Dalla delega fiscale arriva anche l’attesa spinta alle aggregazioni tra professionisti. Per la prima volta, infatti, il disegno di legge, approvato il 16 marzo dal Consiglio dei ministri, sancisce il principio della neutralità fiscale delle aggregazioni.

In particolare la norma che prevede una generale semplificazione e riorganizzazione del prelievo fiscale sui redditi da lavoro autonomo fissa anche, tra i vari principi guida, quello di prevedere «la neutralità fiscale delle operazioni di aggregazione e riorganizzazione degli studi professionali, comprese quelle riguardanti il passaggio da associazioni professionali a società tra professionisti».

Le novità

La meta finale quindi è chiara: stop al prelievo per tutte le operazioni straordinarie degli studi professionali, in particolare per chi evolve verso forme societarie, ad esempio passando da studio associato di professionisti a società di capitale (Società tra professionisti- Stp). E anche se non citata in modo esplicito nella identica formula della Sta, società tra avvocati.

Fin qui l’obiettivo, ma come per tutta la riforma fiscale abbozzata nella delega il percorso è ancora lungo: anche una volta completato l’iter del Ddl con l’approvazione della legge, il Governo ha 24 mesi di tempo per varare i decreti attuativi. Ed è da questi testi che si capiranno con esattezza i contorni della neutralità fiscale, fino ad allora solo enunciata.

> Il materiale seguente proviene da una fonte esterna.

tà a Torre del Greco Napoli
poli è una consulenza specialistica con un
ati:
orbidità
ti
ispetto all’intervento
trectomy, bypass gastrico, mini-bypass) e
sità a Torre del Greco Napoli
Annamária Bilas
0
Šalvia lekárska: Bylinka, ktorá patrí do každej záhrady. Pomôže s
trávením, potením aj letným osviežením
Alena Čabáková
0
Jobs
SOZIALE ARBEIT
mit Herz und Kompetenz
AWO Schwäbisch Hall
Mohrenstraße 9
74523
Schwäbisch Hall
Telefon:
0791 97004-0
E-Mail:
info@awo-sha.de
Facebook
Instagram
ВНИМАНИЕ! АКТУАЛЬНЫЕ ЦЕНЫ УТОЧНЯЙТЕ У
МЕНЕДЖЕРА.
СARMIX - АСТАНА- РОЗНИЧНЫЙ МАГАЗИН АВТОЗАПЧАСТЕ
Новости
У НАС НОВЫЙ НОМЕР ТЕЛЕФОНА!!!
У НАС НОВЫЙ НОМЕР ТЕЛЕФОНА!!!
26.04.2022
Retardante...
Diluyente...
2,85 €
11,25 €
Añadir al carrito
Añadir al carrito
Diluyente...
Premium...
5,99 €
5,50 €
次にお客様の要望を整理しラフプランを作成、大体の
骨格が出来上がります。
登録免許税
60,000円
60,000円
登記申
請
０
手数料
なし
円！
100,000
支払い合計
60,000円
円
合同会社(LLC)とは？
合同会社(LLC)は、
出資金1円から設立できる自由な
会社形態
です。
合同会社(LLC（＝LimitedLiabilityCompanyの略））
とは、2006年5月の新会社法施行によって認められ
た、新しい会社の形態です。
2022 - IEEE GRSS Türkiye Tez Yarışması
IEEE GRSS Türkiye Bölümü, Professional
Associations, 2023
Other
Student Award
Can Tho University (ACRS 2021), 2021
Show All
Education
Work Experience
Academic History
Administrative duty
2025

Sul tavolo del Governo ci sono già le proposte delle categorie, tutte volte a cancellare qualsiasi “spettro” di prelievo, inquadrando il passaggio alla Stp come semplice trasformazione senza generazione di valore.

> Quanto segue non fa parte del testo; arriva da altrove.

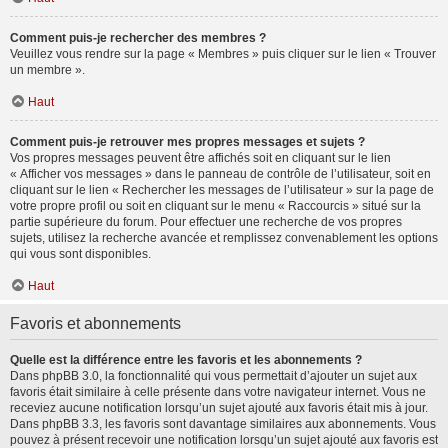
Comment puis-je rechercher des membres ?
Veuillez vous rendre sur la page « Membres » puis cliquer sur le lien « Trouver
un membre ».
Haut
Comment puis-je retrouver mes propres messages et sujets ?
Vos propres messages peuvent être affichés soit en cliquant sur le lien
« Afficher vos messages » dans le panneau de contrôle de l’utilisateur, soit en
cliquant sur le lien « Rechercher les messages de l’utilisateur » sur la page de
votre propre profil ou soit en cliquant sur le menu « Raccourcis » situé sur la
partie supérieure du forum. Pour effectuer une recherche de vos propres
sujets, utilisez la recherche avancée et remplissez convenablement les options
qui vous sont disponibles.
Haut
Favoris et abonnements
Quelle est la différence entre les favoris et les abonnements ?
Dans phpBB 3.0, la fonctionnalité qui vous permettait d’ajouter un sujet aux
favoris était similaire à celle présente dans votre navigateur internet. Vous ne
receviez aucune notification lorsqu’un sujet ajouté aux favoris était mis à jour.
Dans phpBB 3.3, les favoris sont davantage similaires aux abonnements. Vous
pouvez à présent recevoir une notification lorsqu’un sujet ajouté aux favoris est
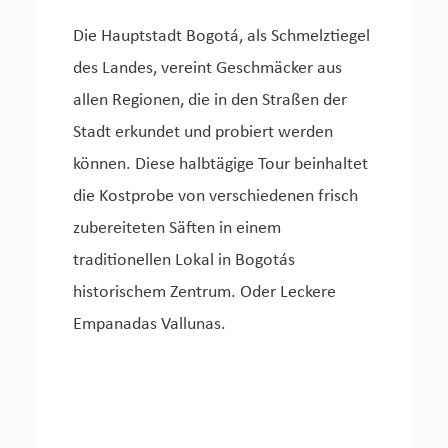
Die Hauptstadt Bogotá, als Schmelztiegel
des Landes, vereint Geschmäcker aus
allen Regionen, die in den Straßen der
Stadt erkundet und probiert werden
können. Diese halbtägige Tour beinhaltet
die Kostprobe von verschiedenen frisch
zubereiteten Säften in einem
traditionellen Lokal in Bogotás
historischem Zentrum. Oder Leckere
Empanadas Vallunas.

A chiarire con esattezza i contorni della questione è soprattutto il documento che il Consiglio nazionale dei commercialisti ha presentato al Governo già nel febbraio scorso con le proposte per il nuovo Fisco, che tra i vari spunti, contiene anche un capitolo dedicato al regime fiscale delle società tra professionisti. In poche parole, i commercialisti chiedono di eliminare «definitivamente i dubbi interpretativi sulla non imponibilità del valore di beni, crediti, clientela o elementi immateriali comunque riferibili all’attività professionale» nei passaggi alle Stp e ricordano che «tali operazioni non comportano il realizzo dei predetti elementi patrimoniali, ma si risolvono nella sola variazione della veste giuridica».

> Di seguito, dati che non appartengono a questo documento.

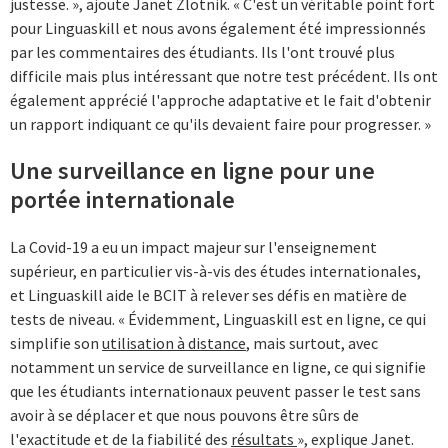
justesse. », ajoute Janet Zlotnik. « C'est un véritable point fort
pour Linguaskill et nous avons également été impressionnés
par les commentaires des étudiants. Ils l'ont trouvé plus
difficile mais plus intéressant que notre test précédent. Ils ont
également apprécié l'approche adaptative et le fait d'obtenir
un rapport indiquant ce qu'ils devaient faire pour progresser. »
Une surveillance en ligne pour une
portée internationale
La Covid-19 a eu un impact majeur sur l'enseignement
supérieur, en particulier vis-à-vis des études internationales,
et Linguaskill aide le BCIT à relever ses défis en matière de
tests de niveau. « Évidemment, Linguaskill est en ligne, ce qui
simplifie son
utilisation à distance
, mais surtout, avec
notamment un service de surveillance en ligne, ce qui signifie
que les étudiants internationaux peuvent passer le test sans
avoir à se déplacer et que nous pouvons être sûrs de
l'exactitude et de la fiabilité des
résultats
», explique Janet.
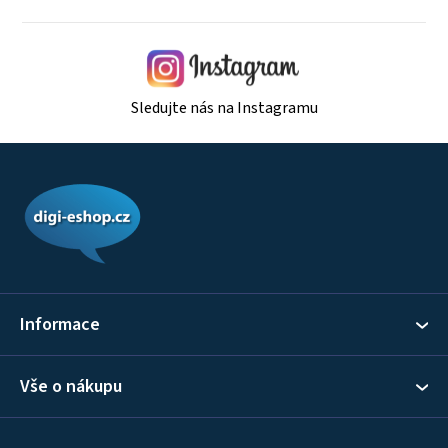
Sledujte nás na Instagramu
Z
á
p
a
t
í
Informace
Vše o nákupu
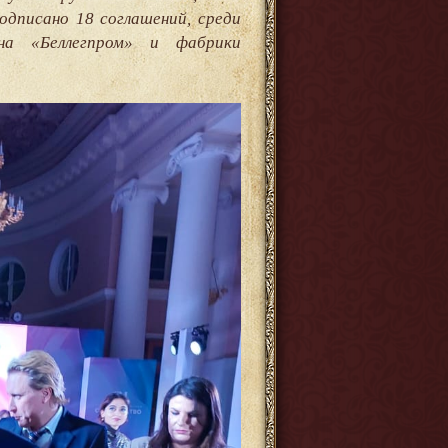
дписано 18 соглашений, среди
на «Беллегпром» и фабрики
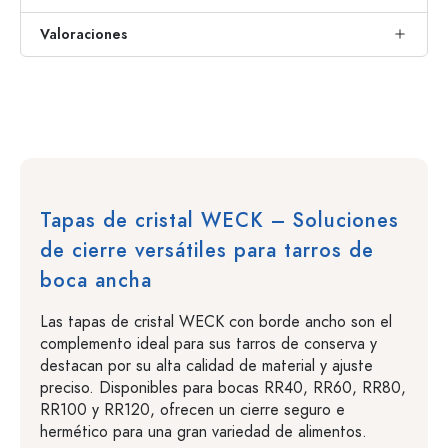
Valoraciones
Tapas de cristal WECK – Soluciones
de cierre versátiles para tarros de
boca ancha
Las tapas de cristal WECK con borde ancho son el
complemento ideal para sus tarros de conserva y
destacan por su alta calidad de material y ajuste
preciso. Disponibles para bocas RR40, RR60, RR80,
RR100 y RR120, ofrecen un cierre seguro e
hermético para una gran variedad de alimentos.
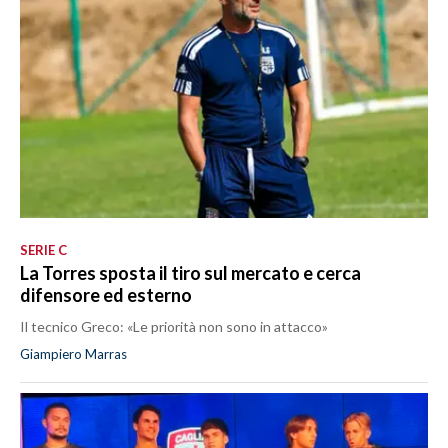
SERIE C
La Torres sposta il tiro sul mercato e cerca
difensore ed esterno
Il tecnico Greco: «Le priorità non sono in attacco»
Giampiero Marras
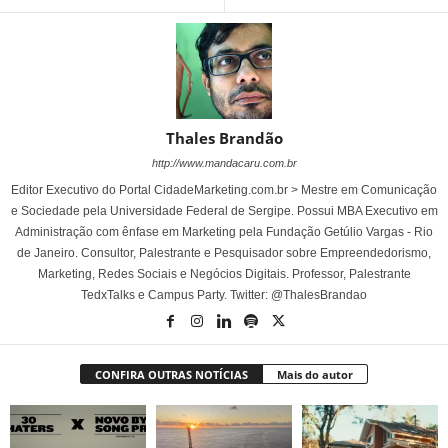
Thales Brandão
http://www.mandacaru.com.br
Editor Executivo do Portal CidadeMarketing.com.br > Mestre em Comunicação
e Sociedade pela Universidade Federal de Sergipe. Possui MBA Executivo em
Administração com ênfase em Marketing pela Fundação Getúlio Vargas - Rio
de Janeiro. Consultor, Palestrante e Pesquisador sobre Empreendedorismo,
Marketing, Redes Sociais e Negócios Digitais. Professor, Palestrante
TedxTalks e Campus Party. Twitter: @ThalesBrandao
CONFIRA OUTRAS NOTÍCIAS
Mais do autor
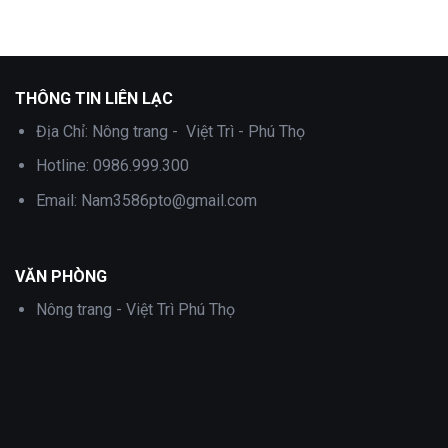
gốc
hiện
gốc
hiện
là:
tại
là:
tại
800,000 ₫.
là:
1,500,000 ₫.
là:
450,000 ₫.
700,000 ₫.
THÔNG TIN LIÊN LẠC
Địa Chỉ:
Nông trang - Việt Trì - Phú Thọ
Hotline:
0986.999.300
Email:
Nam3586pto@gmail.com
VĂN PHÒNG
Nông trang - Việt Trì Phú Thọ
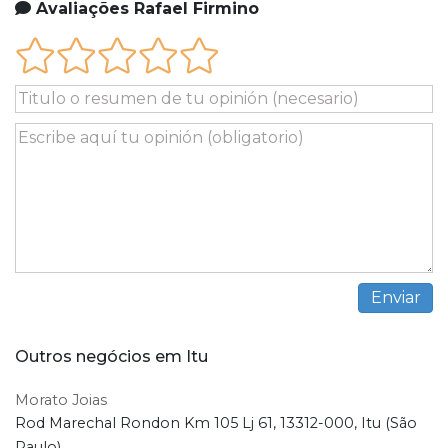
Avaliações Rafael Firmino
Outros negócios em Itu
Morato Joias
Rod Marechal Rondon Km 105 Lj 61, 13312-000, Itu (São
Paulo)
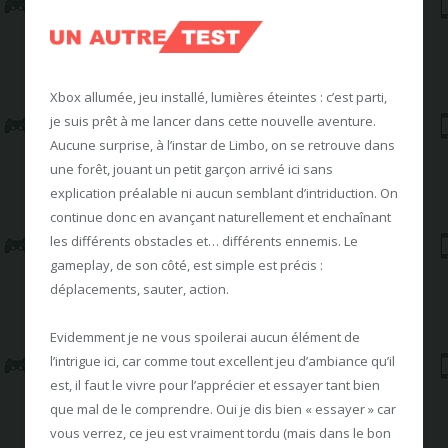
Xbox allumée, jeu installé, lumières éteintes : c’est parti,
je suis prêt à me lancer dans cette nouvelle aventure.
Aucune surprise, à l’instar de Limbo, on se retrouve dans
une forêt, jouant un petit garçon arrivé ici sans
explication préalable ni aucun semblant d’intriduction. On
continue donc en avançant naturellement et enchaînant
les différents obstacles et… différents ennemis. Le
gameplay, de son côté, est simple est précis :
déplacements, sauter, action.
Evidemment je ne vous spoilerai aucun élément de
l’intrigue ici, car comme tout excellent jeu d’ambiance qu’il
est, il faut le vivre pour l’apprécier et essayer tant bien
que mal de le comprendre. Oui je dis bien « essayer » car
vous verrez, ce jeu est vraiment tordu (mais dans le bon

Ancora più chiaro il presidente del Cndcec, Elbano de Nuccio: «Un semplice cambio di veste giuridica non può far sorgere base imponibile, è un principio già valido in ambito societario che ora deve valere anche in ambito professionale». Non solo: per i commercialisti la neutralità fiscale delle operazioni progressive di trasformazione va realizzata come «norma di interpretazione autentica», sia perché è considerata alla stregua di un chiarimento di regole già esistenti, sia perché così può valere anche per le operazioni in corso.

La crescita (lenta)

Secondo De Nuccio proprio la neutralità potrebbe finalmente spingere i professionisti fuori dall’atomismo degli studi individuali. «È la prima barriera da rimuovere per avviare quelle aggregazioni ormai essenziali per la nostra sopravvivenza».

E infatti i numeri censiti da Infocamere dimostrano che c’è ancora molta strada da fare. Negli ultimi due anni le Stp sono cresciute del 47% ma restano in assoluto ancora poche (poco più di seimila a oggi). La pandemia poi ha agito da ulteriore freno: nell’area economico-legale, ad esempio le società sono aumentate solo del 28% tra il 2021 e il 2023, a fronte di un +58% nel periodo 2018-2021.

Anche le dimensioni delle società restano piccole: più della metà ha un capitale di 10mila euro e quasi nove su dieci si collocano nella fascia da uno a nove dipendenti.